In fact, had the Rwandan leadership of General Juvenal Habyarimana hastened implementation of the peace accord that had for years been forged by Tanzania, the 1994 genocide that saw the slaughtering of over one million Tutsis and moderate Hutus would not have happened!
With the end of the liberation struggle in southern Africa, partly finalized by the second phase government of President Ali Hassan Mwinyi; the foreign policy of the third phase administration of President Benjamin Mkapa was characterized by peace missions and conflict resolutions.
It started with Tanzania’s full participation in Burundi’s peace mission under the tutelage of Mwalimu Nyerere as chairman of the peace process.
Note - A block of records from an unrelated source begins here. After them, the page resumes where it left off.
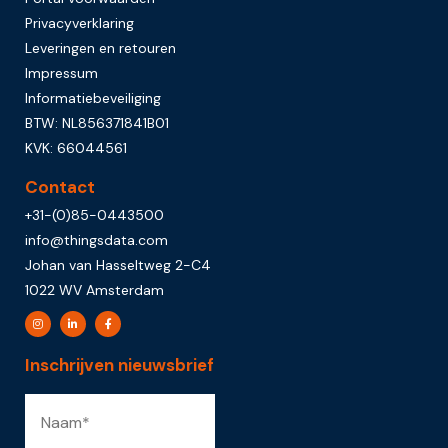
Privacyverklaring
Leveringen en retouren
Impressum
Informatiebeveiliging
BTW: NL856371841B01
KVK: 66044561
Contact
+31-(0)85-0443500
info@thingsdata.com
Johan van Hasseltweg 2-C4
1022 WV Amsterdam
Inschrijven nieuwsbrief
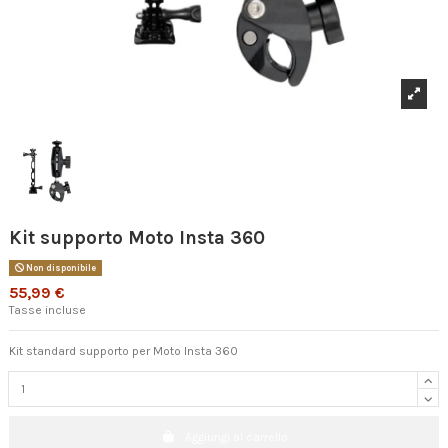
Kit supporto Moto Insta 360
Non disponibile
55,99 €
Tasse incluse
Kit standard supporto per Moto Insta 360
Aggiungi al carrello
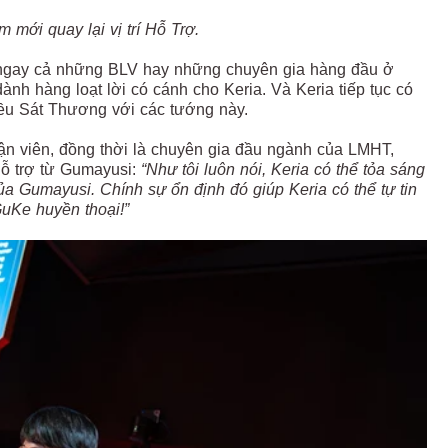
mới quay lại vị trí Hỗ Trợ.
 ngay cả những BLV hay những chuyên gia hàng đầu ở
nh hàng loạt lời có cánh cho Keria. Và Keria tiếp tục có
hiều Sát Thương với các tướng này.
ận viên, đồng thời là chuyên gia đầu ngành của LMHT,
hỗ trợ từ Gumayusi:
“Như tôi luôn nói, Keria có thể tỏa sáng
ủa Gumayusi. Chính sự ổn định đó giúp Keria có thể tự tin
GuKe huyền thoại!”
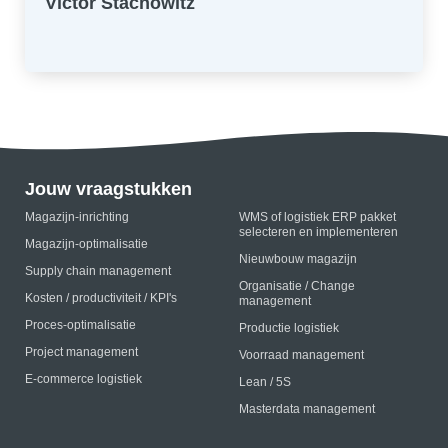
Victor Stachowitz
Jouw vraagstukken
Magazijn-inrichting
WMS of logistiek ERP pakket
selecteren en implementeren
Magazijn-optimalisatie
Nieuwbouw magazijn
Supply chain management
Organisatie / Change
Kosten / productiviteit / KPI's
management
Proces-optimalisatie
Productie logistiek
Project management
Voorraad management
E-commerce logistiek
Lean / 5S
Masterdata management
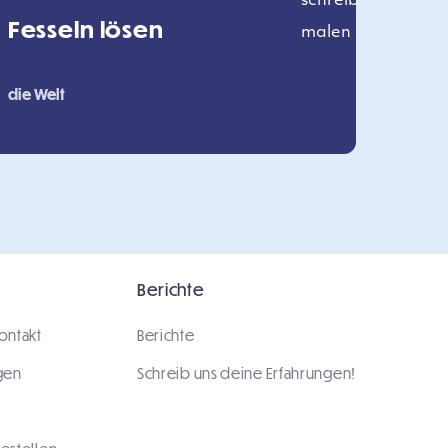
Fesseln lösen
die Welt
Berichte
ontakt
Berichte
gen
Schreib uns deine Erfahrungen!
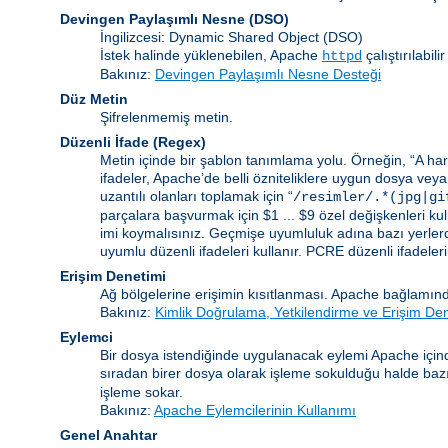
Devingen Paylaşımlı Nesne
(DSO)
İngilizcesi: Dynamic Shared Object (DSO)
İstek halinde yüklenebilen, Apache
çalıştırılabi
httpd
Bakınız:
Devingen Paylaşımlı Nesne Desteği
Düz Metin
Şifrelenmemiş metin.
Düzenli İfade
(Regex)
Metin içinde bir şablon tanımlama yolu. Örneğin, “A harf
ifadeler, Apache’de belli özniteliklere uygun dosya veya
uzantılı olanları toplamak için “
/resimler/.*(jpg|gi
parçalara başvurmak için $1 ... $9 özel değişkenleri kull
imi koymalısınız. Geçmişe uyumluluk adına bazı yerlerd
uyumlu düzenli ifadeleri kullanır. PCRE düzenli ifadelerinin
Erişim Denetimi
Ağ bölgelerine erişimin kısıtlanması. Apache bağlamınd
Bakınız:
Kimlik Doğrulama, Yetkilendirme ve Erişim De
Eylemci
Bir dosya istendiğinde uygulanacak eylemi Apache içind
sıradan birer dosya olarak işleme sokulduğu halde bazı b
işleme sokar.
Bakınız:
Apache Eylemcilerinin Kullanımı
Genel Anahtar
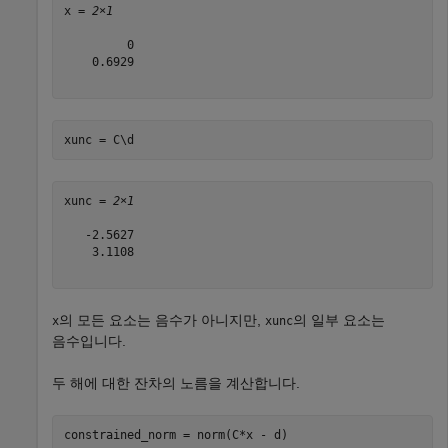
x = 
2×1
         0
Regionally, Tanzania joined the rest of former EAC members- Kenya and Uganda in discussions aimed at reviving the East African Community, EAC, which had collapsed on February 6th 1977.
And on November 31st 1999, the EAC was re-established. It did not take long, before the EAC membership was boosted following the incorporation of Rwanda and Burundi, hence bringing the new EAC membership to five.

A SHIFT IN FOREIGN POLICY


However, Tanzania’s foreign policy received a major boost in the first years of the fourth phase administration of President Jakaya Mrisho Kikwete when it was transformed to include economic goals.
The move was partly due to domestic shift of the country’s economic development which can be traced as far back as the second phase administration that saw the introduction of market economic policies coupled with liberalization.
Tanzania’s envoys abroad were recalled home and taken through the importance of focusing on the country’s economic interests in their day to day operations in their respective missions abroad.
The objective of the foregoing policy, according to the Ministry of Foreign Affairs and International Cooperation is, among others, to project, promote and protect Tanzania’s political, economic, social and economic interests through active and sustainable economic diplomacy.
·          To ensure that Tanzania’s relations with other nations and international institutions are also driven consonance with its economic interests
·          To build a self-sustaining economy, preservation of national peace and security as well as support regional and international endeavor for the creation of better and peaceful world.
·          To accelerate the political and social economic integration for the region and create necessary conditions which shall enable Tanzania to participate effectively in regional and international negotiations.
To the Tanzanian envoys, the message was simple: Gone were the days when they were expected to confine themselves to issues revolving around diplomatic niceties and other inexplicable concerns!
From now on, the name of the game was the country’s economic wellbeing.
 They were now expected to compliment the country’s economic endeavor at home in bringing bona fide investors.
In a nutshell, Tanzania’s embassies abroad were now supposed to serve as centers through which would-be investors could get responses on their inquiries on whatever they wanted to have or do in Tanzania.
Conversely, the Tanzanian government or any of the country’s economic institution for that matter, expected to get reliable information, as far as economic issues are concerned, from Tanzania’s embassies.